Les chercheurs ont également simulé la création d’antinoyaux par les rayons cosmiques, qui sont théoriquement formés à moins d’endroits dans l’univers et généralement avec des énergies plus élevées que celles créées par la matière noire. Ils ont découvert que seuls les plus énergiques d’entre eux arriveraient sur Terre en grand nombre.

Cela montre que tous les noyaux d’antihélium à basse énergie que nous détectons sur Terre sont susceptibles de provenir de la matière noire, dit-il. Jonas Tjemsland à l’Université norvégienne des sciences et technologies.

« Cette expérience indique que si un objet astrophysique produit pour une raison quelconque de l’antihélium, nous pouvons le détecter près de la Terre avec des détecteurs standard. Et le rapport signal sur bruit sera très élevé pour la matière noire », dit-il. Tim Linden à l’Université de Stockholm en Suède.

Comprendre comment les antinoyaux interagissent avec la matière interstellaire fait partie du puzzle, mais le LHC pourrait également étudier comment ils se forment, dit-il.
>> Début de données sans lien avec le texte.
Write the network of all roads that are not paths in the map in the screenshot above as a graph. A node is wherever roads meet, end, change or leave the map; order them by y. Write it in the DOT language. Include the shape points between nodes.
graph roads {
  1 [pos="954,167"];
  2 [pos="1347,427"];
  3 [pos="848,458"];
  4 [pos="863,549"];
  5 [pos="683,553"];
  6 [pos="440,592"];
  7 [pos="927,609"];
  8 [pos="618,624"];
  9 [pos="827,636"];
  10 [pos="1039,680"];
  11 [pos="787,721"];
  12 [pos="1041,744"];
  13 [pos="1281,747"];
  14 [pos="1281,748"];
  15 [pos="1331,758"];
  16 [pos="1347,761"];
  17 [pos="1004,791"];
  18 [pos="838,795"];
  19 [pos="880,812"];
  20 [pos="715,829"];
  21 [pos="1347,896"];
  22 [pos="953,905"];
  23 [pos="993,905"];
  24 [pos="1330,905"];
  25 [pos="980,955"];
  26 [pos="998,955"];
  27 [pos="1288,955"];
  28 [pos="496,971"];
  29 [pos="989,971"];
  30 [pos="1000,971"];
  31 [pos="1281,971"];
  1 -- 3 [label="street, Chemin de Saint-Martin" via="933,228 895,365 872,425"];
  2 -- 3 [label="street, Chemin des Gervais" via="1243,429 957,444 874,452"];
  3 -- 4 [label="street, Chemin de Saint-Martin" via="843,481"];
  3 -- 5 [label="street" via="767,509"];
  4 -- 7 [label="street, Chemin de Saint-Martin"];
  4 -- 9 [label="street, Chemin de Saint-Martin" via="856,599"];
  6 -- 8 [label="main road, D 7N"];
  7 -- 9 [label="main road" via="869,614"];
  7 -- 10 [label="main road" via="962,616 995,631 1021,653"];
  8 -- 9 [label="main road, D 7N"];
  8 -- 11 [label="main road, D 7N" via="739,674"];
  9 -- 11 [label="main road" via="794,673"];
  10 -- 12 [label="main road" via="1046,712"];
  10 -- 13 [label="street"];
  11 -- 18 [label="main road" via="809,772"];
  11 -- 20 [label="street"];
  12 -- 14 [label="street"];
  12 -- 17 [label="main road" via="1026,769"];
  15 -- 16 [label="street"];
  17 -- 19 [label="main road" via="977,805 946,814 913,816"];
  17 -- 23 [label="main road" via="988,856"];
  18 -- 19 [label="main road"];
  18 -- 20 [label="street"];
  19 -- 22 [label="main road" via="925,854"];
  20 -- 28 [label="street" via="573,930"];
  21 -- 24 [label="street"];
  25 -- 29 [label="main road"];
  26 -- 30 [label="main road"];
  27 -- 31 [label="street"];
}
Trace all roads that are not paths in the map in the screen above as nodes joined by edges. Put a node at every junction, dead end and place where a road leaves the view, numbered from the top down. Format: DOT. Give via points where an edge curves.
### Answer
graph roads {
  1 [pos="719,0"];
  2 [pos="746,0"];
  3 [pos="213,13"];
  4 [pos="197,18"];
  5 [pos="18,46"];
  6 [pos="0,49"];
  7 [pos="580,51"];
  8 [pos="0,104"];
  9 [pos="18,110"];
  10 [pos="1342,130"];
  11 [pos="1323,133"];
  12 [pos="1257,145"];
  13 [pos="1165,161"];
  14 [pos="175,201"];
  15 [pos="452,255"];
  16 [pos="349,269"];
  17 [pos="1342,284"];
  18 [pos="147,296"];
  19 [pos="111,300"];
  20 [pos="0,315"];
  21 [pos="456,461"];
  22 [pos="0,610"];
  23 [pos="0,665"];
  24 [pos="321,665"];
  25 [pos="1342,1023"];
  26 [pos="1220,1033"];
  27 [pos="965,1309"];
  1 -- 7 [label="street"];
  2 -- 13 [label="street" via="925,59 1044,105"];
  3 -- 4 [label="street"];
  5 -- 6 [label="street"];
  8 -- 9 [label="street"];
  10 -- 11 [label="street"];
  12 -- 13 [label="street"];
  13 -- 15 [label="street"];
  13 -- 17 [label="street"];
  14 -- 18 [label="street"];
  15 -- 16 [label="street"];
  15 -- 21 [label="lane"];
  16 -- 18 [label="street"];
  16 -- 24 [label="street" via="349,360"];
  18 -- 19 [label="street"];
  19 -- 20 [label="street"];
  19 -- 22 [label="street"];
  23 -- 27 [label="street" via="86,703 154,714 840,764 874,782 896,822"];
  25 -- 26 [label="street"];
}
Parfum Stefano à l’Université de Californie, Santa Cruz. Il dit que mieux comprendre cela pourrait aider les chercheurs à affiner les théories sur la matière noire.

Königstorfer et ses collègues planifient maintenant de telles expériences. L’expérience Alpha Magnetic Spectrometer sur la Station spatiale internationale pouvait déjà détecter des antinoyaux, et un autre détecteur, Spectromètre antiparticule généraltransporté en ballon au-dessus de l’Antarctique, il sera bientôt lancé.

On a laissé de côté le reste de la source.